According to McClatchy Newspapers, that upon studying the agreement, and speaking to the Iraqi government, it becomes pretty clear that the Bush administration has very different interpretations of some very key provisions than Iraqi Prime Minister Nouri al Maliki's and his government has. In fact Iraqi lawmakers might actually balk at approving the pact or delay a vote if they were to understand the Bush administration's interpretations. The Iraqi's definitely would post-pone the vote while seeking clarification from the U.S. government.

Among the areas of dispute are:
  • Iraqi legal jurisdiction over U.S. troops or military contractors who kill Iraqis on operations. The agreement calls for Iraq to prosecute U.S. troops according to court procedures that have yet to be worked out. Those negotiations, administration officials have argued, could take three years, by which time the U.S. will have withdrawn from Iraq under the terms of the agreement. In the interim, U.S. troops will remain under the jurisdiction of America's Uniform Code of Military Justice.

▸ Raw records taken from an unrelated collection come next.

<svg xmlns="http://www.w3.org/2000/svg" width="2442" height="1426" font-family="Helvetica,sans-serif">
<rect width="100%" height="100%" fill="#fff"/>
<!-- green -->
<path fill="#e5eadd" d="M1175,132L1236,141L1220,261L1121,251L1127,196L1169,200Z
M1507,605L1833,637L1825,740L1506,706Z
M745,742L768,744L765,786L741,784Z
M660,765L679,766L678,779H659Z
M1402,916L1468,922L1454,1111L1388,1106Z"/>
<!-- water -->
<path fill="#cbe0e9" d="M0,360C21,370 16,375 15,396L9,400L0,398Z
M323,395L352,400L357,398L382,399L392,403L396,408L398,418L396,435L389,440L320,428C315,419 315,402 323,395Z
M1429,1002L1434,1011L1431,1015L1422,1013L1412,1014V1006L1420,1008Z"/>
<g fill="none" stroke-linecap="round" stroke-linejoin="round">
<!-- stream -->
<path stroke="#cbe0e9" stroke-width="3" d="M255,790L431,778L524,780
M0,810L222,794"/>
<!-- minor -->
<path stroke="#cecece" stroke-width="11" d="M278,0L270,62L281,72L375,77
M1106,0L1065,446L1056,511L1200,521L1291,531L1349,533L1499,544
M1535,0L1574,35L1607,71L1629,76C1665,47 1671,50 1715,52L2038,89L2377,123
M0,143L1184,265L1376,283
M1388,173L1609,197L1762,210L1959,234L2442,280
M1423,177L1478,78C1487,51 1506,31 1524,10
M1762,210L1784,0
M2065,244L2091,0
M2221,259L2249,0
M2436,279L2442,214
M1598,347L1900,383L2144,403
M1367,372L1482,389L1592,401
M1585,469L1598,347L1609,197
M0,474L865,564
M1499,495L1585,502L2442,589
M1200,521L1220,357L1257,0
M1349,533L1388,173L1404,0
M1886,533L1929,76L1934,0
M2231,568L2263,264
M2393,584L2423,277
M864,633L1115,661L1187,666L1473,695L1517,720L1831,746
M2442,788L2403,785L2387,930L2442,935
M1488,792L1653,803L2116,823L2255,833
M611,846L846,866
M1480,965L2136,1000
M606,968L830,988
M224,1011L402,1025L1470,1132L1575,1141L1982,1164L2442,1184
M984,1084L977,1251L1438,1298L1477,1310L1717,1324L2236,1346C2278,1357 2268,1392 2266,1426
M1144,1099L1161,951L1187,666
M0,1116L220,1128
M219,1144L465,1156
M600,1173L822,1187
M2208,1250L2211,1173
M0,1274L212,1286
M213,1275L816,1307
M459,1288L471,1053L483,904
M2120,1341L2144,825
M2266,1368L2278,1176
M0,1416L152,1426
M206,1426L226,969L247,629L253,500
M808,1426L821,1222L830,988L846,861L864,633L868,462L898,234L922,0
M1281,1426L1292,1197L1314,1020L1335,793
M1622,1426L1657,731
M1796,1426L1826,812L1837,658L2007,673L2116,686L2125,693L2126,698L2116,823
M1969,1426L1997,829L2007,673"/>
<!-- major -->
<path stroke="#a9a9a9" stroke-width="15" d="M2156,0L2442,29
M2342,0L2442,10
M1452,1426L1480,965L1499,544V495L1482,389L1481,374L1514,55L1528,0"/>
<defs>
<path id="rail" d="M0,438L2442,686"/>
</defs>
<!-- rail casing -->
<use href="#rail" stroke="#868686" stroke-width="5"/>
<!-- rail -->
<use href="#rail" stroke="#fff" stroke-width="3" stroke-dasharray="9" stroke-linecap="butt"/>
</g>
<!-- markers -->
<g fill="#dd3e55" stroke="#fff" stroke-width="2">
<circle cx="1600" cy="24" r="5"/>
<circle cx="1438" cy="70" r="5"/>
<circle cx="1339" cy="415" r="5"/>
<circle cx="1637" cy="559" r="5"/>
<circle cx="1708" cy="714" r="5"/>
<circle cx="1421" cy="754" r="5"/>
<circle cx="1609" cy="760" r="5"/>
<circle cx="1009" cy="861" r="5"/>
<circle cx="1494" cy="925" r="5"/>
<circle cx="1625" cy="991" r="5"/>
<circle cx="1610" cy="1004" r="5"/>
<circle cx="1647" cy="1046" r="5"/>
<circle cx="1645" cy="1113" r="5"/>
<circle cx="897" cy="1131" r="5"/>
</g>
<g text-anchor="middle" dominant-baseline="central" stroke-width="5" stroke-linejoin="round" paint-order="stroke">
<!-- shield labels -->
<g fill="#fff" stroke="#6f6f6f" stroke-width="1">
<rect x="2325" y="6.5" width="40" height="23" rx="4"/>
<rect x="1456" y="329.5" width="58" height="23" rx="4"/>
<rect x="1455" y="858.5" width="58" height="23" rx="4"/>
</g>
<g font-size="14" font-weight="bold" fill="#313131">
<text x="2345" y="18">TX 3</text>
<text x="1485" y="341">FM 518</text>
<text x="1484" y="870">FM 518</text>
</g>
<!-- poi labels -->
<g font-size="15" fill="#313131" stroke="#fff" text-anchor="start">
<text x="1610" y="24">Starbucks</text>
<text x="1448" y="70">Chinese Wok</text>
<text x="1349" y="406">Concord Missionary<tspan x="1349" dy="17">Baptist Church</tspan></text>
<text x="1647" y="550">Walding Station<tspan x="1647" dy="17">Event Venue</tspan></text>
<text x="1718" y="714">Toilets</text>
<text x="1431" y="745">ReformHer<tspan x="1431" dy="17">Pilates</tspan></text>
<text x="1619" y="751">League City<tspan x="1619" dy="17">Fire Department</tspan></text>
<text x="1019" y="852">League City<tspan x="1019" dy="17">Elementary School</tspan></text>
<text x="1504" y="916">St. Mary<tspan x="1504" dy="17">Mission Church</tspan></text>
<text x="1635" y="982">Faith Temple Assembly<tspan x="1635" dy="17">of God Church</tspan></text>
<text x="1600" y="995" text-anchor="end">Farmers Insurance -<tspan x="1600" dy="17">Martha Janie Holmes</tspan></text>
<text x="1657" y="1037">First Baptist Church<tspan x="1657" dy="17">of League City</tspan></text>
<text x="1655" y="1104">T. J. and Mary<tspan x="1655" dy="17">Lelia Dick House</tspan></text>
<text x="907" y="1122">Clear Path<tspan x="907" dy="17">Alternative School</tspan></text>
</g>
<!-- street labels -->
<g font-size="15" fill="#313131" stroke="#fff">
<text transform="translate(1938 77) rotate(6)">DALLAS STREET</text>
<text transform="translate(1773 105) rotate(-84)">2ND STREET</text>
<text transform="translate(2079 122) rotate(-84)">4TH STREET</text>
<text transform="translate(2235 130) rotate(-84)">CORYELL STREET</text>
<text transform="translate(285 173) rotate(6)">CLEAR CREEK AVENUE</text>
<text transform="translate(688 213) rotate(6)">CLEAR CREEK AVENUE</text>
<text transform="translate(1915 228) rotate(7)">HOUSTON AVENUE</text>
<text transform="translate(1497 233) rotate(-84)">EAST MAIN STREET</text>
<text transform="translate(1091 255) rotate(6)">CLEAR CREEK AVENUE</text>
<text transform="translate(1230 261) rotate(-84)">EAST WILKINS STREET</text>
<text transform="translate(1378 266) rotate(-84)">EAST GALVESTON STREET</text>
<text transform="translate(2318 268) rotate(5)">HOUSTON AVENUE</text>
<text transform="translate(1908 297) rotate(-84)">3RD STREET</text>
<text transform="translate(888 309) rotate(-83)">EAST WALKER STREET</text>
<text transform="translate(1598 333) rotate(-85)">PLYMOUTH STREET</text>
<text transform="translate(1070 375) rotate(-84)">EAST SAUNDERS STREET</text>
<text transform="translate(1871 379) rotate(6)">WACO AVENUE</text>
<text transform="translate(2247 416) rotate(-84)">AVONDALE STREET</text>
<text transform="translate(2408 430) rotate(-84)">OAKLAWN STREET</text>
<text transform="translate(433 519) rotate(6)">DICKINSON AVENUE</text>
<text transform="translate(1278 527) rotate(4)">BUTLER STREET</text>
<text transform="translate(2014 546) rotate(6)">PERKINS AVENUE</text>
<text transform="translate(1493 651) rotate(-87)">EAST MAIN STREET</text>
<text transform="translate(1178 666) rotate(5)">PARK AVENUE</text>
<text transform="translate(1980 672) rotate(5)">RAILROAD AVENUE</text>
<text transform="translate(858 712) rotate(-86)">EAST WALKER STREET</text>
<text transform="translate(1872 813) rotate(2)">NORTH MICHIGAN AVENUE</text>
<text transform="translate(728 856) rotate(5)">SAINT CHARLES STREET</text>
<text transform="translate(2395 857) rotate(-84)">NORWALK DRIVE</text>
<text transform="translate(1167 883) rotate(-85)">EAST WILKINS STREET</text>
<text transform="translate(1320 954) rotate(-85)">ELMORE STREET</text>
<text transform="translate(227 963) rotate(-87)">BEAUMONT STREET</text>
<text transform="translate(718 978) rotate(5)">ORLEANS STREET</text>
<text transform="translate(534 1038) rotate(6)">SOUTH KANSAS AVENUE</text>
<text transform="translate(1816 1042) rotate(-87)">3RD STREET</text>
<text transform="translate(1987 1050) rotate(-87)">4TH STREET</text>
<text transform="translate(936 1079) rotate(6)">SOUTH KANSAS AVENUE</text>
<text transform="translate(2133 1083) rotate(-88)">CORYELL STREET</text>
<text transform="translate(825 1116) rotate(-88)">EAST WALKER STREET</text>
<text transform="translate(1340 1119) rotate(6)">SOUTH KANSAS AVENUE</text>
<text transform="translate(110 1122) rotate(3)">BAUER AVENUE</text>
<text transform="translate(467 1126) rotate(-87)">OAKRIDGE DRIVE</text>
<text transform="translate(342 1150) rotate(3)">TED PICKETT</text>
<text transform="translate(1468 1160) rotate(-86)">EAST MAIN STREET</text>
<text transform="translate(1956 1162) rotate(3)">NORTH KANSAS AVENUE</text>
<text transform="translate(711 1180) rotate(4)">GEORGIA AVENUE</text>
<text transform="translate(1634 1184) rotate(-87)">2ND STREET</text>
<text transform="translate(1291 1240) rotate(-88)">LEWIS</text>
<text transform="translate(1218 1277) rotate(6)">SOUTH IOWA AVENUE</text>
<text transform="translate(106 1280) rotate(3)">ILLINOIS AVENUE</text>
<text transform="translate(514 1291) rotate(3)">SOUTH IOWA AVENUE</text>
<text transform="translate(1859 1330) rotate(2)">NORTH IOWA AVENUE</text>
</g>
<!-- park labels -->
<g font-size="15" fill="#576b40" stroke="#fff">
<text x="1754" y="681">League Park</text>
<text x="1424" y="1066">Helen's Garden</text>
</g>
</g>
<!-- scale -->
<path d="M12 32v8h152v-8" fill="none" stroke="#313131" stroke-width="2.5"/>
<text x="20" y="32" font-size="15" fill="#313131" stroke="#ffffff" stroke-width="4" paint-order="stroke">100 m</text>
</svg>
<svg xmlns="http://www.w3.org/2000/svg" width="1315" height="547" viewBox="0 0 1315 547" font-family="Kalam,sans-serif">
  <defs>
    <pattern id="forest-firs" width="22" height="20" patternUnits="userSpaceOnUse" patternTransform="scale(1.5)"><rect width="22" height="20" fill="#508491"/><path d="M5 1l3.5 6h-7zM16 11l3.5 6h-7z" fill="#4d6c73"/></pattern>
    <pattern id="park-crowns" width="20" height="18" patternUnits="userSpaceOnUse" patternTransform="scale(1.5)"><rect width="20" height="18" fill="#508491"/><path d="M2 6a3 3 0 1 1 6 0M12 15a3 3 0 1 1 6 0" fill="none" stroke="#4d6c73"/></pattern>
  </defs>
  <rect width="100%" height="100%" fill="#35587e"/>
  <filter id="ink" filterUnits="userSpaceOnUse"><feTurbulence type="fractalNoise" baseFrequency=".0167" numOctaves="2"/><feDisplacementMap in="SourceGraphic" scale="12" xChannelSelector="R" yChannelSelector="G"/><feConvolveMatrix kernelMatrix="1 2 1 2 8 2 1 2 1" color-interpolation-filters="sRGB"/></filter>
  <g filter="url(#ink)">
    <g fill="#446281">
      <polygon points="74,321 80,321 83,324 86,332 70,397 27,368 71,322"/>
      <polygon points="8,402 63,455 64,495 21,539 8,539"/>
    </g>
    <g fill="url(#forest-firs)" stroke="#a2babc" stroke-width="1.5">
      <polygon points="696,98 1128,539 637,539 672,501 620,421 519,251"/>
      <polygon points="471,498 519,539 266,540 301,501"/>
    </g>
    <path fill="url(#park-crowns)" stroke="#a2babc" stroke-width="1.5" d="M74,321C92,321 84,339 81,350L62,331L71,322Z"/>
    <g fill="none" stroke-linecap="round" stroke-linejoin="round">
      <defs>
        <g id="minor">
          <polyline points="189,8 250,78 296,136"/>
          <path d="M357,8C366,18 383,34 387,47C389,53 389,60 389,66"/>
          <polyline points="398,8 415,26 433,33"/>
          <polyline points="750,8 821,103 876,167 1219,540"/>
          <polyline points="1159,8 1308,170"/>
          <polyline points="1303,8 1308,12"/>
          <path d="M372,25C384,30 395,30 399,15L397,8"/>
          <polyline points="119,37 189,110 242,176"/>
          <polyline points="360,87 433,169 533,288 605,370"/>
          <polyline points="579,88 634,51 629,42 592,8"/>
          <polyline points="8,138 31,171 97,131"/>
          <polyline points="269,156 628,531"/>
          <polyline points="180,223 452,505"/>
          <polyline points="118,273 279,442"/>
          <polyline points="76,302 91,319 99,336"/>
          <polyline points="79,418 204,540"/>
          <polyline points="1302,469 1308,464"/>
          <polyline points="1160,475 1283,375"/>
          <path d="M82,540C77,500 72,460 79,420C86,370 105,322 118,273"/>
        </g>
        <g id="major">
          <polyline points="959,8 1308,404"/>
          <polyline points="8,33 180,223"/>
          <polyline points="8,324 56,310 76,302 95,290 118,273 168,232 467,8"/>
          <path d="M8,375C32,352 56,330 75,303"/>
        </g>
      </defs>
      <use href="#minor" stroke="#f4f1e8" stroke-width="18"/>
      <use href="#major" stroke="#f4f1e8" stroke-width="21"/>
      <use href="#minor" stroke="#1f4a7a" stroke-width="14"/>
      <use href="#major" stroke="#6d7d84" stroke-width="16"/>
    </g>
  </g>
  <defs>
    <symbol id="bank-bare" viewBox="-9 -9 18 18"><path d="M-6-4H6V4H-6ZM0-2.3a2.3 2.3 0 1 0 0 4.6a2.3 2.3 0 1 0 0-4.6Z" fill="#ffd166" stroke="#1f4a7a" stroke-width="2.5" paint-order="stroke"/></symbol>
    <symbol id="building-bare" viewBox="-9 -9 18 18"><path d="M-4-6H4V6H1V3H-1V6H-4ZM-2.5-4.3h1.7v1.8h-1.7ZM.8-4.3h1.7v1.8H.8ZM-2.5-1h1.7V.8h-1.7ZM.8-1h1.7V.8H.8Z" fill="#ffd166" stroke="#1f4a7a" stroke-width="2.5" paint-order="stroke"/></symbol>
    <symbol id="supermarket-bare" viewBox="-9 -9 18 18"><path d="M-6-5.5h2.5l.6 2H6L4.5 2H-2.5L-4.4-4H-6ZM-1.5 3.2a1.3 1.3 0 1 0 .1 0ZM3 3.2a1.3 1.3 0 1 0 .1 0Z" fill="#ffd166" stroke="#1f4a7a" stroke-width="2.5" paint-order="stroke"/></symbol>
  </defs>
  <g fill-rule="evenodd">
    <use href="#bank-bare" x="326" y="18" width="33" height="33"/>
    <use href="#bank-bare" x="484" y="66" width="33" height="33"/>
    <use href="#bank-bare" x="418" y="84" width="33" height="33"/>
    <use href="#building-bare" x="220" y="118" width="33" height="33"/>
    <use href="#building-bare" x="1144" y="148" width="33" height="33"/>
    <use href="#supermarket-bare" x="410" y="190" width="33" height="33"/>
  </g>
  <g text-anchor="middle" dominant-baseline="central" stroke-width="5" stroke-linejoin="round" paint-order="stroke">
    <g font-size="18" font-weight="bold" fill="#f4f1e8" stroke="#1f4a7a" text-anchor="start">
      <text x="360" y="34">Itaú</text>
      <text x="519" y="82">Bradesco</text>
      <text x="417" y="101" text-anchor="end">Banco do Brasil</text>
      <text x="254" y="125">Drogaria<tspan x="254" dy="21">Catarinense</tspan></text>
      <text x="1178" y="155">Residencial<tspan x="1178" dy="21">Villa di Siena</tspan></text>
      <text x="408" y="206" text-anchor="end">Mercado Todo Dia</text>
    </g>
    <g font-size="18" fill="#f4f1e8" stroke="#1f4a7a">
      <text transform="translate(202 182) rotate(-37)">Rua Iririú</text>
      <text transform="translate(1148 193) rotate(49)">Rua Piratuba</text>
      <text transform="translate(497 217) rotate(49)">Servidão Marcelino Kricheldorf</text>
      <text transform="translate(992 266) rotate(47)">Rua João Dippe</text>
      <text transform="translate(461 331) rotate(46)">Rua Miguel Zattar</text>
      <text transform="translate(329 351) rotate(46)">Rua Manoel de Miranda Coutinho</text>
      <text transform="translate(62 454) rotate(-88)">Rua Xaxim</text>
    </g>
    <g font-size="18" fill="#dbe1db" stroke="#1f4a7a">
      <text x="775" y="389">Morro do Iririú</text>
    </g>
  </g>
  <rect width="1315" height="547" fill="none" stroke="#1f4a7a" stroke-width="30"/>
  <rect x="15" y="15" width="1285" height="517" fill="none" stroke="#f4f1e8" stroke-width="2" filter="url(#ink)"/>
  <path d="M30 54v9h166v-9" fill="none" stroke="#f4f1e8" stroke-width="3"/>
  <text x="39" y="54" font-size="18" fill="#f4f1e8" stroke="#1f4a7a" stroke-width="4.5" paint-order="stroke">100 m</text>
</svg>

  • A provision that bars the U.S. from launching military operations into neighboring countries from Iraqi territory. Administration officials argue they could circumvent that in some cases, such as pursuing groups that launch strikes on U.S. targets from Syria or Iran, by citing another provision that allows each party to retain the right of self-defense. One official expressed concern that "if Iran gets wind that we think there's a loophole there," Tehran might renew its opposition to the agreement.
  • A provision that appears to require the U.S. to notify Iraqi officials in advance of any planned military operations and to seek Iraqi approval for them, which some U.S. military officials find especially troubling, although Robert Gates, the secretary of defense, Army Gen. David Petraeus, the head of the U.S. Central Command, and Army Gen. Raymond Odierno, the top U.S. commander in Iraq, all have endorsed it.
The administration has sought to assuage such concerns by arguing that the pact doesn't require the U.S. to give the Iraqis detailed information, however Iraqi's seem to be of the opinion they do. The administration has claimed that it interprets the agreement to mean that U.S. commanders would merely need to inform their Iraqi counterparts that they plan to launch counterterrorism operations somewhere in an Iraqi city or province sometime during the month of January. There is no way that this is the interpetation that the Iraqis have. So all this will mean is there are about to be major problems with the Iraqi government, and the Bush administration is kicking the can down the lane for Obama.

That said, it is important that some deal is put in place. The current United Nations mandate governing the U.S. troop presence in Iraq expires on December 31st, and there needs to be something in place to govern how we end this useless war and occupation.